Solutions to the Hindrances in the Growth of ADR

To address the challenges faced by the ADR mechanism in India, various solutions can be implemented:

  1. Minimal Court Intervention: Courts should limit their interference in the ADR process to preserve the autonomy and effectiveness of ADR while ensuring the interest of justice.
  2. Building Infrastructure: There is a pressing need to establish ADR tribunals in every district of the states to make ADR more accessible to all citizens.
  3. Creating Awareness in Society: Legal education should be integrated into the school curriculum to raise awareness about rights and legal remedies among all citizens.
  4. Regulation of Fees: To make ADR more accessible and affordable, there should be regulations on the fees charged by arbitrators, negotiators, and conciliators.
  5. Proper Training Programs: There is a need for comprehensive training programs for legal professionals interested in providing ADR solutions. These programs would equip professionals with the necessary skills to make ADR more successful.
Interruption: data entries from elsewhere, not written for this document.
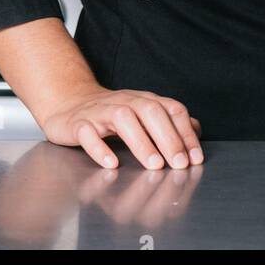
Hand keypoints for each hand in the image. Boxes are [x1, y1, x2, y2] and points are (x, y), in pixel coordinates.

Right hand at [40, 87, 204, 169]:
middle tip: (179, 163)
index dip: (185, 133)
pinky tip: (112, 163)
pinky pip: (88, 132)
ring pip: (122, 118)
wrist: (69, 104)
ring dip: (141, 142)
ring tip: (154, 164)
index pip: (171, 109)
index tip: (195, 158)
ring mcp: (100, 111)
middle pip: (150, 110)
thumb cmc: (112, 114)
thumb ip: (169, 122)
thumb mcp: (143, 114)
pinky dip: (100, 148)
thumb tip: (196, 132)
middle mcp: (125, 101)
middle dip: (168, 137)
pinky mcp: (78, 124)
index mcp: (144, 100)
ADR has the potential to provide efficient and timely resolution of disputes in India. However, the growth of the ADR mechanism faces significant challenges that need to be overcome. By addressing circumstantial, legal, and party-related factors, and implementing solutions such as minimal court intervention, infrastructure development, awareness campaigns, fee regulation, and professional training, India can unlock the full potential of ADR. Embracing these solutions will pave the way for a more accessible and effective dispute resolution system in the country.